“Imagine smiling after a slap in the face. Then think of doing it twenty-four hours a day.”
― Markus Zusak,
“Most men would rather deny a hard truth than face it.”
― George R.R. Martin,
It is too painful for me to pretend that everything is alright; pretending that nothing had happened between us; trying to convince myself that everything will be fine and I'll forget him eventually.
I have failed. He has failed, well, at least that's what he said. Call me stupid but I believe him.
And yes, this is another case of love that has gone wrong.
Trust me, I did not expect this to happen although I was aware of the spark between us and it is still there.
I did not wish to fall for him. Trust me. I cried a river over him.
He would come creeping into my mind at dusk and remain there throughout the day till I fall asleep at night.

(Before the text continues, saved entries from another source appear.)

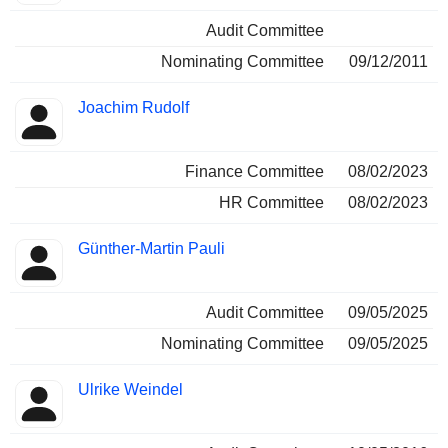
Audit Committee
Nominating Committee
09/12/2011
Joachim Rudolf
Finance Committee
08/02/2023
HR Committee
08/02/2023
Günther-Martin Pauli
Audit Committee
09/05/2025
Nominating Committee
09/05/2025
Ulrike Weindel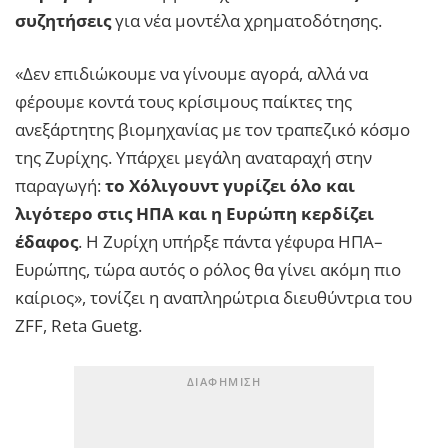
συζητήσεις
για νέα μοντέλα χρηματοδότησης.
«Δεν επιδιώκουμε να γίνουμε αγορά, αλλά να
φέρουμε κοντά τους κρίσιμους παίκτες της
ανεξάρτητης βιομηχανίας με τον τραπεζικό κόσμο
της Ζυρίχης. Υπάρχει μεγάλη αναταραχή στην
παραγωγή:
το Χόλιγουντ γυρίζει όλο και
λιγότερο στις ΗΠΑ και η Ευρώπη κερδίζει
έδαφος
. Η Ζυρίχη υπήρξε πάντα γέφυρα ΗΠΑ–
Ευρώπης, τώρα αυτός ο ρόλος θα γίνει ακόμη πιο
καίριος», τονίζει η αναπληρώτρια διευθύντρια του
ZFF, Reta Guetg.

He wouldn't let me breathe even for a second. I tried my best to forget him, telling myself that he's not mine and will never be mine.
"If it's too painful for you to forget me, then don't. I have given up forgetting you and I will not try to forget you again," he said.
Perhaps he is right ... perhaps the best way to overcome this pain is to let it be. Being in denial is too painful for me. Admitting my feelings is a relief. I love him and I want him badly. Period.
Forgive me but all these are beyond my control. I'm trapped in my own deadly maze.